Remembrance Taken For Granted

. June 15, 2014 . 2 Comments

by Eben Johannes

It is that time of year where students nervously enter their exam locations, anxious and ready to tackle that paper. As for some of us this will be a leap of faith, some writing for the last time. I would like to wish them all of the best.

 

As a teacher in training, I had the privilege of working with some schools in my community, forming a close relationship with the learners and teachers. I have seen the worst and the best; learners not appreciating what they have, how hard the teachers work to improve learners’ abilities and create knowledgeable young people. Today learners have technology at their fingertips; white interactive boards, flat screen TV’s, and some schools even have i-libraries. In some schools learners are fortunate enough to be taught in their home language, whilst schools offer a variety of languages.  However, some of our learners take these opportunities for granted.
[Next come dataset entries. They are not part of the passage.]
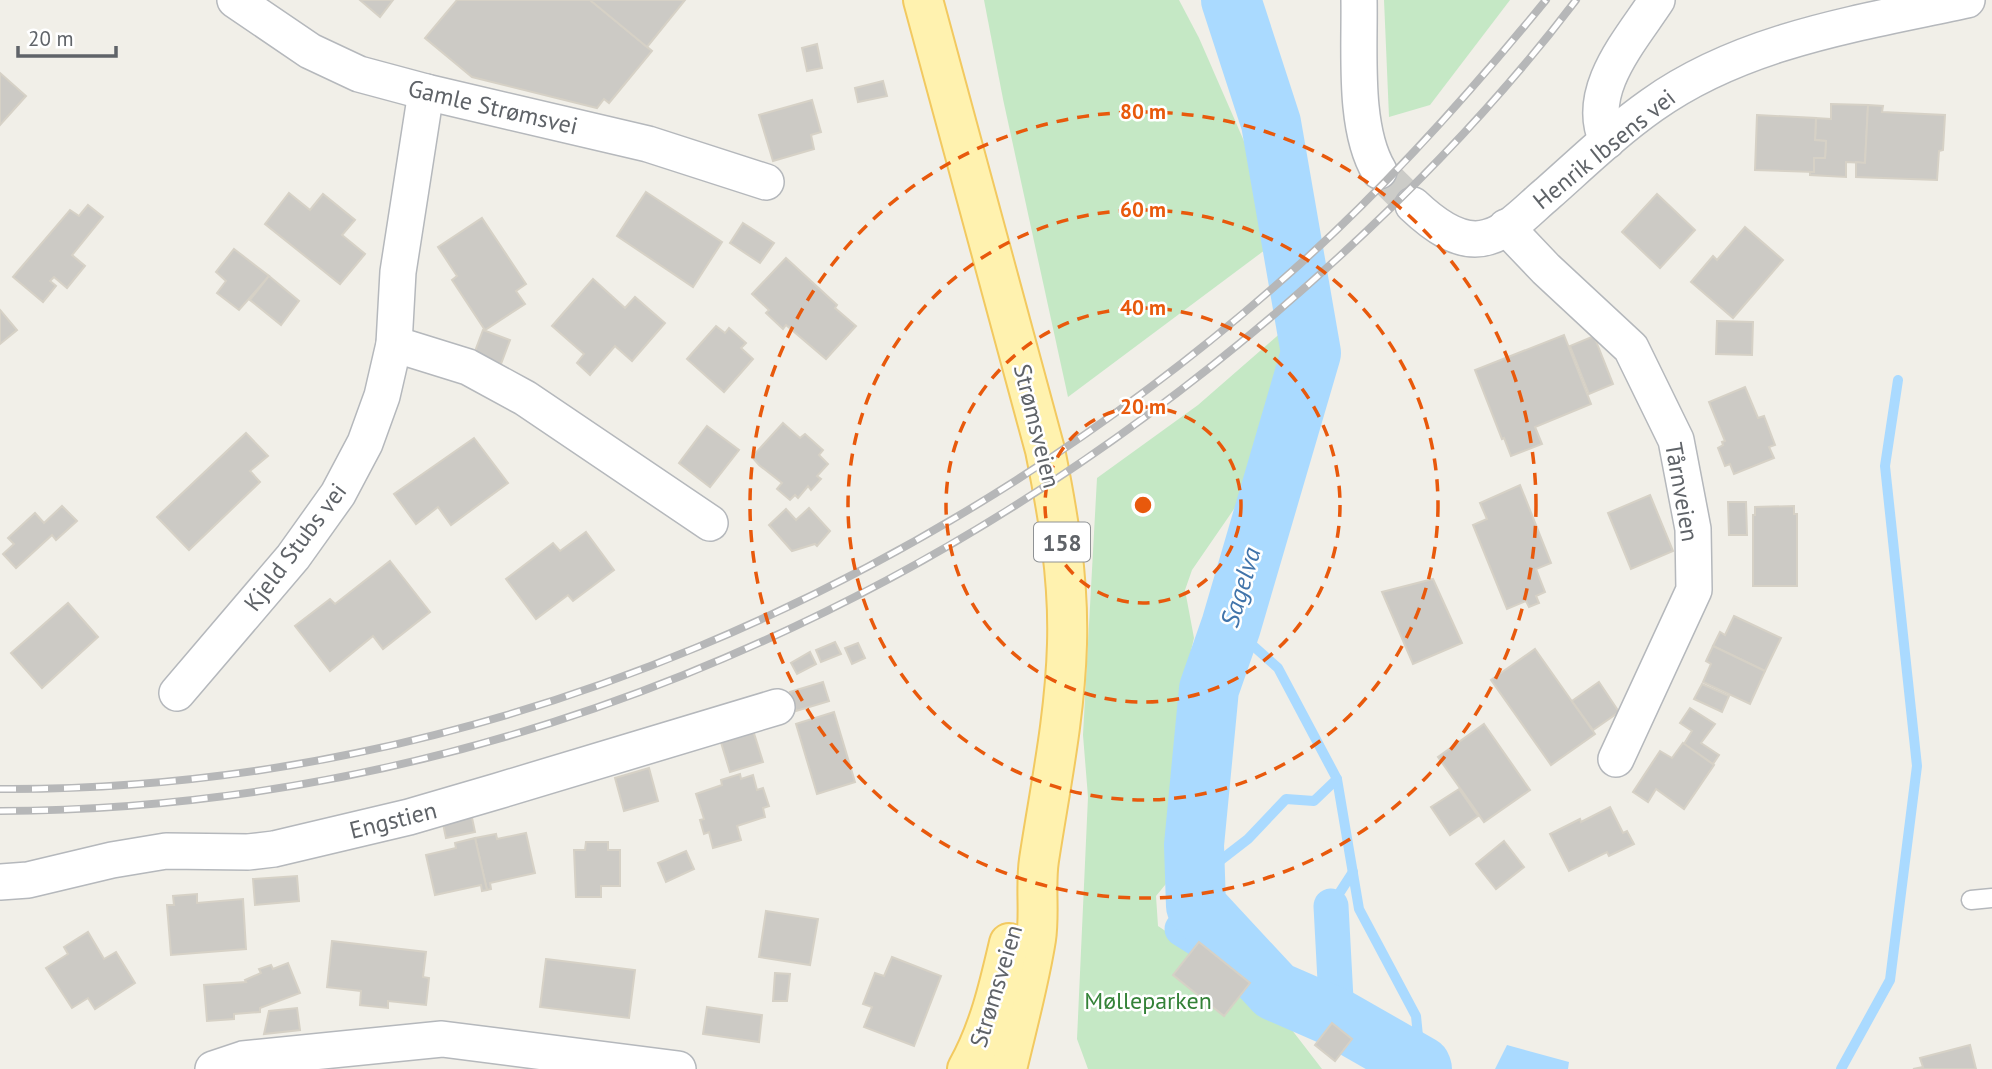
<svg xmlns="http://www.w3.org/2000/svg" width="1992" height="1069" font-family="'PT Sans',sans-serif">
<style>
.green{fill:#c5e8c5}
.water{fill:#aadaff}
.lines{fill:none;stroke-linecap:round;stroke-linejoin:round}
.stream{stroke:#aadaff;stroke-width:10}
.canal{stroke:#aadaff;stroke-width:35}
.river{stroke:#aadaff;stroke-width:60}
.building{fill:#cccac5;stroke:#d6d1c6;stroke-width:2}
.street-tunnel{stroke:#ccccc8;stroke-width:35;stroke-dasharray:35 18;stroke-linecap:butt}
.lane-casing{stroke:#b5b8bc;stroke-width:21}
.street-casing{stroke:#b5b8bc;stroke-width:38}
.primary-casing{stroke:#f2c960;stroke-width:42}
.lane{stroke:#fff;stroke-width:18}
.street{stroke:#fff;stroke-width:35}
.primary{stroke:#fff2af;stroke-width:38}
.rail-casing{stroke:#b6b7b8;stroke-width:8}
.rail{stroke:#fff;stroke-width:5;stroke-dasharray:16;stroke-linecap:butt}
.ring{fill:none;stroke:#e8590c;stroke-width:3.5;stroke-dasharray:12 9}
.labels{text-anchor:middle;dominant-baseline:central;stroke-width:5;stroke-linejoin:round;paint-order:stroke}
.shield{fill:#fff;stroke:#8f9295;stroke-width:2}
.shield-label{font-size:23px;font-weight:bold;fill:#5f6368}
.street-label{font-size:24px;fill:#5f6368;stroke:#fff}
.park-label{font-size:24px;fill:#348238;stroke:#fff}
.water-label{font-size:26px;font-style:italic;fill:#4174aa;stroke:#fff}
.centre{fill:#e8590c;stroke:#fff;stroke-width:3.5}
.ring-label{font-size:21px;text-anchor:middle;font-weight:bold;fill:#e8590c;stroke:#fff;stroke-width:5;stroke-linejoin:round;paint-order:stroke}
</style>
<rect width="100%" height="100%" fill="#f1efe8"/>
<g class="green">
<path d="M984,0H1179L1199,38L1285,235L1068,397L1003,99Z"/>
<path d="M1384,0H1510L1430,105L1389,117Z"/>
<path d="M1300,316L1245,493L1192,570L1185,590L1194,638L1183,685L1192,707L1190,743L1179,802L1185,820L1170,879L1156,896L1158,926L1173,936L1178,929L1255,982L1322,1069H1088L1077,1039L1088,797L1083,735L1097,478L1198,405Z"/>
</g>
<path class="water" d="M1507,1045L1569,1062L1568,1069H1495Z"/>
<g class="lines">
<g class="stream">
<path d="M1231,626L1278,668L1337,779L1359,909L1416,1016L1421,1066"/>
<path d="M1195,880L1248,839L1286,799L1314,801L1337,779"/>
<path d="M1331,906L1353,872"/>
<path d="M1841,1069L1890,980L1917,766L1885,466L1898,380"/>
</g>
<g class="canal">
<path d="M1331,906L1337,1018"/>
<path d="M1182,929L1217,951"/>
</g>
<path class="river" d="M1231,0L1271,123L1311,353L1231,626L1209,689L1194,845L1196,906L1275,991L1337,1018L1421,1066L1422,1069"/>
</g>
<g class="building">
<path d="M360,0H393L380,17Z"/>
<path d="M457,0H590L652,51L609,103L604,99L597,108L472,77L425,38Z"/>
<path d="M590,0H685L647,47Z"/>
<path d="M817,44L822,68L807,71L802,48Z"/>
<path d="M0,73L26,96L0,125Z"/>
<path d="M883,81L887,96L858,102L855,88Z"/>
<path d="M812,100L821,132L811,135L814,149L773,161L759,115Z"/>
<path d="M1831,104L1868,105L1865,163L1846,162V177L1810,175V172H1814V158H1825L1826,141L1815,140L1816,118L1831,119Z"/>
<path d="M1868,105L1883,106L1882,112L1945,115L1943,150L1939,151L1937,180L1856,177V162L1865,163Z"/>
<path d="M1757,115L1816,118L1815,140L1826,141L1825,158H1814V172L1755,170Z"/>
<path d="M646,192L722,242L693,287L617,236Z"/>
<path d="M289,193L310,210L323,194L355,220L342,235L365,254L340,284L265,224Z"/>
<path d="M1657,194L1695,230L1660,268L1622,232Z"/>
<path d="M88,205L103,217L72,255L85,266L67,288L54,277L50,281L56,286L43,302L13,277L70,210L79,216Z"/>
<path d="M482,218L526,284L516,291L525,304L485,330L452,280L457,276L438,247Z"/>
<path d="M743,223L774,243L760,263L730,243Z"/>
<path d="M1745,227L1783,260L1733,318L1691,282L1713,256L1717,260Z"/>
<path d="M234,249L269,276L239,310L217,293L226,281L216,272Z"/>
<path d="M786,258L837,305L835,308L856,326L826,359L786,325L783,329L766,313L769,310L752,294Z"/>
<path d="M269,276L299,301L281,325L250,300Z"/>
<path d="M593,279L625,308L635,297L665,323L632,361L615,346L590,375L577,363L584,354L552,326Z"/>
<path d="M0,310L17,330L0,344Z"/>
<path d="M1717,321L1753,322L1752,355L1716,354Z"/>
<path d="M716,326L725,333L729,328L746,343L741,348L753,359L724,392L687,359Z"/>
<path d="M483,330L510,340L501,364L474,354Z"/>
<path d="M1564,335L1591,404L1535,427L1542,444L1511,456L1504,438L1502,439L1475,370Z"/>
<path d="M1594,336L1613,384L1589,394L1570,346Z"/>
<path d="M1745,387L1758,418L1764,416L1775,445L1769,447L1774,458L1734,474L1730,464L1725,466L1718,448L1723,445L1722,442L1725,441L1709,402Z"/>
<path d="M783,423L800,438L805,434L823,450L819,455L828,464L817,476L821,479L811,490L808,486L798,498L795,495L790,500L777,489L782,483L759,465L752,457Z"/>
<path d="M707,426L739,450L710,487L679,463Z"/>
<path d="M246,433L268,456L250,471L260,482L189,550L157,517Z"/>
<path d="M474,438L508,483L451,525L438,507L416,524L394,494Z"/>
<path d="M1520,485L1551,563L1536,569L1545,592L1536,596L1539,603L1529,607L1526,601L1507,609L1473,525L1487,519L1480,503Z"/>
<path d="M1650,495L1673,551L1631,569L1608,513Z"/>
<path d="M1728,502H1746L1747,535H1729Z"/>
<path d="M62,506L77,521L56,540L52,535L16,568L3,554L14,544L8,538L35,513L44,523Z"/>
<path d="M1794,506V514H1797V586H1753V515H1755V507Z"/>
<path d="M809,508L830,531L817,546L815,544L792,551L769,525L786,509L796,520Z"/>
<path d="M586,532L614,570L573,601L568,595L536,619L506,579L553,543L560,551Z"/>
<path d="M390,561L430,612L383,649L373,636L330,671L295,626L330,599L335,604Z"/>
<path d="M1433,579L1462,643L1413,664L1382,592Z"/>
<path d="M68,603L98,637L42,688L11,653Z"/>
<path d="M1734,616L1781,638L1765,671L1713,646L1720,632L1725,635Z"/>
<path d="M835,642L841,654L821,662L816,650Z"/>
<path d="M858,643L865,658L852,664L845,648Z"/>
<path d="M1713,646L1765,671L1750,704L1703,682L1711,664L1706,661Z"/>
<path d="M1535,649L1595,734L1551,765L1491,680Z"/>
<path d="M810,652L816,664L797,674L791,663Z"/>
<path d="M823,682L829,701L796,711L790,692Z"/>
<path d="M1599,682L1619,712L1593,730L1572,701Z"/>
<path d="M1702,684L1729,696L1722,712L1694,699Z"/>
<path d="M1690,708L1715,724L1701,743L1719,755L1713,764L1684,744L1692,731L1680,723Z"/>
<path d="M834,712L855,782L817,794L796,724Z"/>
<path d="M1484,724L1530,790L1484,822L1438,757Z"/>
<path d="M752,727L763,762L730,772L719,736Z"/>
<path d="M1683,743L1714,765L1684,809L1656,789L1648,802L1633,792L1660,751L1672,758Z"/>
<path d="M649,768L658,801L624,811L615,778Z"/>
<path d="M740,774L741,779L753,775L757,790L763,788L769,806L763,808L765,817L737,826L741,840L713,848L709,832L704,834L700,820L704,819L696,794L722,785L721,780Z"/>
<path d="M1459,789L1478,816L1450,835L1431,807Z"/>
<path d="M1610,807L1623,833L1627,831L1634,844L1609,856L1607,852L1569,871L1550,834L1580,819L1581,822Z"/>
<path d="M471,813L475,832L446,838L442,819Z"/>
<path d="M526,833L535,873L490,883L491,889L487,890L475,838L496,834L497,839Z"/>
<path d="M475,838L487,890L482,891L481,885L435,895L426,855L456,848L455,843Z"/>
<path d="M1504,841L1524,867L1496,889L1476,864Z"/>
<path d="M586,842H608V850H620V886H601V897H576L574,850H585Z"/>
<path d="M686,851L694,869L666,882L658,863Z"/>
<path d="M297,876L299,901L255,905L253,879Z"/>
<path d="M197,894V903L243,899L246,949L171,955L167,905H174L173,896Z"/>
<path d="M766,911L818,919L810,965L759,957Z"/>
<path d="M88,932L104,959L116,952L135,983L95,1009L88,998L72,1008L46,968L68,954L64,947Z"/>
<path d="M332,941L426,952L423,977L429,978L426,1005L388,1001V1008L360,1005L361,991L327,987Z"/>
<path d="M1199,942L1250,983L1224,1016L1173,975Z"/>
<path d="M892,957L941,976L914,1046L864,1027L872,1007L863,1004L875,973L884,976Z"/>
<path d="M546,959L635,970L629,1018L540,1007Z"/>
<path d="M288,963L300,993L260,1008V1012L234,1014V1019L207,1021L204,985L246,982L245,980L261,973L259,969L271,965L273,969Z"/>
<path d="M775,973L790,974L787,1001H773Z"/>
<path d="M707,1007L762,1015L759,1042L703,1034Z"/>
<path d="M297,1008L300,1030L264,1034L269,1011Z"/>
<path d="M1332,1023L1352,1039L1335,1061L1315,1045Z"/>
<path d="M1970,1045L1976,1069H1913L1923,1067L1920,1058Z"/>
</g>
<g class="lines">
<path class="street-tunnel" d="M1379,171L1413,205"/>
<g class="lane-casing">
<path id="lane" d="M1971,900L1992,898"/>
</g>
<g class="street-casing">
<g id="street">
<path d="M235,0L310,51L359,74L426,92L648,144L766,182"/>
<path d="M1359,0C1360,50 1353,128 1379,171"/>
<path d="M1607,141C1584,91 1631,40 1657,0"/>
<path d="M1413,205C1432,223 1460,246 1488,237C1510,231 1530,208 1547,194C1582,163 1615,131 1652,105C1743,40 1860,23 1967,0"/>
<path d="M1506,227L1546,269L1631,348L1676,440L1693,529L1694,590L1616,759"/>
<path d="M394,344L468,367L525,398L710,523"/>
<path d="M177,693L293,557L338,494L365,443L382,396L394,344L398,272L426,92"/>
<path d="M0,882L28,880L112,860L166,851L248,852L274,849L409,817L498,791L777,707"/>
<path d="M213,1069L243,1059L442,1039L678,1069"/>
</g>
</g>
<g class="primary-casing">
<g id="primary">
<path d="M923,0L1045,450C1058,514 1069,578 1067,644C1065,718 1050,788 1039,860C1035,886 1040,913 1036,939C1029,983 1017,1026 1007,1069"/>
<path d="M967,1069C989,1030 999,986 1009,943"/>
</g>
</g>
<use href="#lane" class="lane"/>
<use href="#street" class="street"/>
<use href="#primary" class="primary"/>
<g class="rail-casing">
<g id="rail">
<path d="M0,789C481,792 947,582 1300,264C1390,183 1470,93 1546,0"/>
<path d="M0,811C474,809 920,618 1277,312C1386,218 1489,115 1576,0"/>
</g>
</g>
<use href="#rail" class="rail"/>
</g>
<g class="ring">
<circle cx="1143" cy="505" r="98"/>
<circle cx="1143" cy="505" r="197"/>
<circle cx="1143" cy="505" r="295"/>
<circle cx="1143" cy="505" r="393"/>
</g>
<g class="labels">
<rect class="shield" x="1034" y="522.5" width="56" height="39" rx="5"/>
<g class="shield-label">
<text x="1062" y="542">158</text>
</g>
<g class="street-label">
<text transform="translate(493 107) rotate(13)">Gamle Strømsvei</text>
<text transform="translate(1604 149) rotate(-39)">Henrik Ibsens vei</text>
<text transform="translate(1037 426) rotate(76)">Strømsveien</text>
<text transform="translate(1682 492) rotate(80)">Tårnveien</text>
<text transform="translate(295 547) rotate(-53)">Kjeld Stubs vei</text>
<text transform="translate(393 820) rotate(-14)">Engstien</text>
<text transform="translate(996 986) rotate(-73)">Strømsveien</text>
</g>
<g class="park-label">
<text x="1148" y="1000">Mølleparken</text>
</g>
<g class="water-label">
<text transform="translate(1240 587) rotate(-73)">Sagelva</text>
</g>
</g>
<circle cx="1143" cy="505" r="10" class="centre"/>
<g class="ring-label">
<text x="1143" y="119">80 m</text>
<text x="1143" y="217">60 m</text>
<text x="1143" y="315">40 m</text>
<text x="1143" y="414">20 m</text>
</g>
<path d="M18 46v10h98v-10" fill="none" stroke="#5f6368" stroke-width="3.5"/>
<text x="28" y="46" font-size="21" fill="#5f6368" stroke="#ffffff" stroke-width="5" paint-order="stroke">20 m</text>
</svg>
They vandalize school property; write on walls and seats, disrespect teachers and some refuse to come to school and becoming yet another statistic.

 

38 years ago, on 16th June 1976, high school learners of Soweto protested against the Department of Bantu Education’s decision to make Afrikaans the medium of instruction in black schools. The police got involved and the protesters were thrown with teargas and shot with bullets. After these clashes, unofficial totals of between 200 and 600 were proclaimed dead; most of them being students in their uniforms. What is profound about 16th June is that the learners fought for their educational rights. Sadly most of them were not able to see the change.

Hector_pieterson 8151874

Through all this brutal fighting a young boy Hector Pieterson got caught between the bullets and died. The image of Hector being carried through the streets is an image that has been popularised through exhibitions, concerts etc. Many commemorate this day through these mediums or simply by wearing their school uniforms on this day. Others take this day for granted, by partying, getting drunk and remembering these learners’ lives in a total disrespectful manner.

 

Youth Day is a day of remembrance; celebrating those learners who have died while fighting for our future. We live in a diverse country full of stories and heritage yet it saddens me to see what our youth are doing for their future. We take the bit of education we receive for granted whereas some children are hungry and longing for a bit of education.  On 16th June I would like to urge all of you to take a moment out of your busy lives and tell the story of 16th June to our children. I urge you to show them the film “Sarafina” which beautifully depicts the actual event of this historical day.

 

Personally, I believe Youth Day is a day of reflection upon people fighting for their rights; a day to reflect on the changes especially in our Educational Sector. Sadly, these learners died while fighting for their education and future, a future they never saw. The message of Youth Day is summarized in the words of the late Tata Nelson Mandela:

 

During my lifetime I have dedicated myself to this struggle of the African people. I have fought against white domination, and I have fought against black domination. I have cherished the ideal of a democratic and free society in which all persons live together in harmony and with equal opportunities. It is an ideal which I hope to live for and to achieve. But if needs be, it is an ideal for which I am prepared to die.

 

Let’s make 16th June a day that our future leaders won’t ever forget, because these learners paid with their lives to fight for their rights.